What you should do: Up to and including the line containing "über einen Zeitraum", set down each line of the entries below exactly, starting from the first, and leave out the rest.

Data in this exercise:

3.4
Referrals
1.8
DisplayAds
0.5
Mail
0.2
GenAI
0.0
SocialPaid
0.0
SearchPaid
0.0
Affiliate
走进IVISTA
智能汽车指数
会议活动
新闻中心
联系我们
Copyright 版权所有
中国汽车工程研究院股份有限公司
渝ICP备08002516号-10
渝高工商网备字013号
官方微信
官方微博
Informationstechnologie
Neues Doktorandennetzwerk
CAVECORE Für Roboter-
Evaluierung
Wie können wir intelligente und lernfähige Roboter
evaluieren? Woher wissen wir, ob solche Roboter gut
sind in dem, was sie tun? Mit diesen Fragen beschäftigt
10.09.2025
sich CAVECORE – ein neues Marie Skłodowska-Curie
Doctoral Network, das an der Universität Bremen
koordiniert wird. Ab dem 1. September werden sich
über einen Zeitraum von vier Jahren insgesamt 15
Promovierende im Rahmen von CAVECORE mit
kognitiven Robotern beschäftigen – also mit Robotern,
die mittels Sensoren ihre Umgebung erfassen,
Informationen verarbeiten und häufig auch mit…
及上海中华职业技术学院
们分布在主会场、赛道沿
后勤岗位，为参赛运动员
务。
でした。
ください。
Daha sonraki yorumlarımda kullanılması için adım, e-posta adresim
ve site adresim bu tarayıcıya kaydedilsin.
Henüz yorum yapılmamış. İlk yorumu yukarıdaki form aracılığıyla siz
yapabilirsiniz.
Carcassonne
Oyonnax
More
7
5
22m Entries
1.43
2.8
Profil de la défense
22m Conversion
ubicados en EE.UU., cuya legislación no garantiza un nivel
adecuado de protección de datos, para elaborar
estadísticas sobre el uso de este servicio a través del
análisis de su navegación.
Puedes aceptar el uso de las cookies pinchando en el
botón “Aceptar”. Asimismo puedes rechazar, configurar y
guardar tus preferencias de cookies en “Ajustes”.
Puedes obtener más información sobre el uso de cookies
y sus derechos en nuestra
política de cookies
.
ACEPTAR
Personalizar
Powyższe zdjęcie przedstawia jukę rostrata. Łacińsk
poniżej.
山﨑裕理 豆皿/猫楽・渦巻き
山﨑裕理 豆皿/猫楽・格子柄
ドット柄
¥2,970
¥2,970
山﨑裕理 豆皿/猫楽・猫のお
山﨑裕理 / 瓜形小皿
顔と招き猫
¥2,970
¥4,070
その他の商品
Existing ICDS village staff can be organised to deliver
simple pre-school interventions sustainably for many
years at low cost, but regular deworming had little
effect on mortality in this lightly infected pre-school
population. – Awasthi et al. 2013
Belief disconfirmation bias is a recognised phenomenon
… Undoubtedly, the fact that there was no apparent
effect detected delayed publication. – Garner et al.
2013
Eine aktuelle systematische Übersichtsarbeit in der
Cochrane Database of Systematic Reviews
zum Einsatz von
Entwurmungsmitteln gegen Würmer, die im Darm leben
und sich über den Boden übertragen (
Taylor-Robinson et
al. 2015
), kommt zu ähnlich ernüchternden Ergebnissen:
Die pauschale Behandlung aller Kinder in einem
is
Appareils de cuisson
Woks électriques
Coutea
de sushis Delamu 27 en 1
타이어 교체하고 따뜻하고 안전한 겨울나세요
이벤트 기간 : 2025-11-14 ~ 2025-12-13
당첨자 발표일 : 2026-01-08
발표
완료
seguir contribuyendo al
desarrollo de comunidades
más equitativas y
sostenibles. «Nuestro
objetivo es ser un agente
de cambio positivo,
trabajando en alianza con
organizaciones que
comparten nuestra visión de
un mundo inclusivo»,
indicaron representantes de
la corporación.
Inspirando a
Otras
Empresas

Exercise solution:
3.4
Referrals
1.8
DisplayAds
0.5
Mail
0.2
GenAI
0.0
SocialPaid
0.0
SearchPaid
0.0
Affiliate
走进IVISTA
智能汽车指数
会议活动
新闻中心
联系我们
Copyright 版权所有
中国汽车工程研究院股份有限公司
渝ICP备08002516号-10
渝高工商网备字013号
官方微信
官方微博
Informationstechnologie
Neues Doktorandennetzwerk
CAVECORE Für Roboter-
Evaluierung
Wie können wir intelligente und lernfähige Roboter
evaluieren? Woher wissen wir, ob solche Roboter gut
sind in dem, was sie tun? Mit diesen Fragen beschäftigt
10.09.2025
sich CAVECORE – ein neues Marie Skłodowska-Curie
Doctoral Network, das an der Universität Bremen
koordiniert wird. Ab dem 1. September werden sich
über einen Zeitraum von vier Jahren insgesamt 15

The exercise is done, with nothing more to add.